Nell’ambiente deserto di questa parte dell’Arizona, vicino a Phoenix, dove egli venne già dieci anni fa (dopo aver fatto esperienza con Wright a Taliesin) e dove si è costruito lo studio e l’atelier semi-sotterranei, e la ormai famosa casa a cupola. Qui Soleri vive e lavora: disegnando, modellando ceramiche, con la famiglia (sculture in ceramica e campane in ceramica), progettando e perfezionando il piano per la sua città; l’ambiente grandioso e vuoto che circonda lo studio è sparso di frammenti di forme e di idee. (La Graham Foundation for Advanced Studies in the Fine Arts appoggia queste ricerche).
Soleri sta già conducendo, da solo, la vita che ora vorrebbe (questa è la nuova idea) far condividere ad una comunità, da fondarsi. La sua idea è di raccogliere, attraverso una fondazione, una comunità di studiosi giovani e vecchi (studenti, allievi, ‘intelligentsia’, cioè professori e docenti in ritiro, artisti e artigiani), uomini che partecipano alla ricerca delle forme e delle qualità di un vero ‘ambiente adatto all’uomo’: come può esistere e non esiste ancora. Il modo con cui è tracciato il programma della fondazione, e il suo nome (Cosanti: da ‘cosa’ e ‘ante’) sono propri di Soleri.
E così l’indicazione del luogo che si desidera per sede (un altipiano a settecento o millecinquecento metri sul mare, in Arizona, Nuovo Messico o California), e l’indicazione delle attività mentali e manuali, dei membri della comunità (una comunità vagamente monastica, che costruisca insieme la propria sede e il proprio sistema di idee); e la descrizione dei rapporti fra questi membri (i vecchi di talento, con i giovani insoddisfatti, i frantic executives, gli uomini d’affari, con gli artigiani e gli artisti, e la folla dei dilettanti, degli ospiti, dei ‘coordinatori).
Soleri prevede perfino in modo esattamente le ‘entrate’ e le ‘uscite’ nella vita della sua comunità. Ne indica gli alti scopi e insieme ne descrive le possibili degenerazioni e il fallimento (nel ridursi, ad esempio, a una fantasia disneyana, meno divertente dell’originale). Il sogno, che pare crescere di dimensioni mentre Soleri lo descrive, arriva al grande viaggio, per il mondo, dell’autore, per far conoscere il progetto della sua città. Sembra un piano fantastico; ha, per garanzia, il talento di chi l’ha creato, e la sua vita.

:::::

### REQUISITI DELL'ESERCIZIO
Ricopia dal brano su Soleri il passo compreso tra "Soleri sta già" e "propri di Soleri.", estremi inclusi.

### RECORD DEL DATASET
:::::

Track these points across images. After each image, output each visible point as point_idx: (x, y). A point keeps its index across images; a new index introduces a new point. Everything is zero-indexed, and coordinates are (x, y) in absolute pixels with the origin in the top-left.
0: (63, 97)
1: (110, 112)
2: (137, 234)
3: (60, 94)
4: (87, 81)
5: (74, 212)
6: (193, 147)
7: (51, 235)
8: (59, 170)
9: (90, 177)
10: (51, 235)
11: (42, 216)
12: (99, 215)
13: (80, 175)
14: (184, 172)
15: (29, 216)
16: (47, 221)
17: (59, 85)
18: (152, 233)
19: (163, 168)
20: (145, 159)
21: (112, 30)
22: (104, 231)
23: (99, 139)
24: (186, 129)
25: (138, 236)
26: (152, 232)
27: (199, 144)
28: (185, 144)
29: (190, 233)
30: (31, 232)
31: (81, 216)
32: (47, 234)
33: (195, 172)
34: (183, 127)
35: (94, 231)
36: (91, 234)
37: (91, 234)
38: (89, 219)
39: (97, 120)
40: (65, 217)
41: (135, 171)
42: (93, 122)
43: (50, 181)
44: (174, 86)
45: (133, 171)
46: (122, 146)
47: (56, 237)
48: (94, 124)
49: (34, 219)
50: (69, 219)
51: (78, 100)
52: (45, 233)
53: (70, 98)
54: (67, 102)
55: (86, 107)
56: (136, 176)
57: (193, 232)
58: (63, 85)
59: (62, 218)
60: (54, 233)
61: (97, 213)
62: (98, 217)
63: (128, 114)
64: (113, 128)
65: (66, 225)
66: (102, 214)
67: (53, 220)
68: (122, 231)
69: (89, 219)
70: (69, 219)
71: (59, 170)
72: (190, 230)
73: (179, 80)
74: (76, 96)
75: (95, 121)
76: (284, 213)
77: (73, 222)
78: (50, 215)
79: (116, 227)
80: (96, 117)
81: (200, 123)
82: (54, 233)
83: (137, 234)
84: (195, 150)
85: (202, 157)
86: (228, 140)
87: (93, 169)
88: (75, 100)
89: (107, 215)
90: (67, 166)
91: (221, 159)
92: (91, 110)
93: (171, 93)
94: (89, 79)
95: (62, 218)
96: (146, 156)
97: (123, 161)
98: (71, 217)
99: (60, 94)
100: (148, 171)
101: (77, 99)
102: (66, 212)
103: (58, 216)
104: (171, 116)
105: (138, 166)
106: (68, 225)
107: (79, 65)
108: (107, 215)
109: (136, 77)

:::::

### RISULTATO COMPLETO
Soleri sta già conducendo, da solo, la vita che ora vorrebbe (questa è la nuova idea) far condividere ad una comunità, da fondarsi. La sua idea è di raccogliere, attraverso una fondazione, una comunità di studiosi giovani e vecchi (studenti, allievi, ‘intelligentsia’, cioè professori e docenti in ritiro, artisti e artigiani), uomini che partecipano alla ricerca delle forme e delle qualità di un vero ‘ambiente adatto all’uomo’: come può esistere e non esiste ancora. Il modo con cui è tracciato il programma della fondazione, e il suo nome (Cosanti: da ‘cosa’ e ‘ante’) sono propri di Soleri.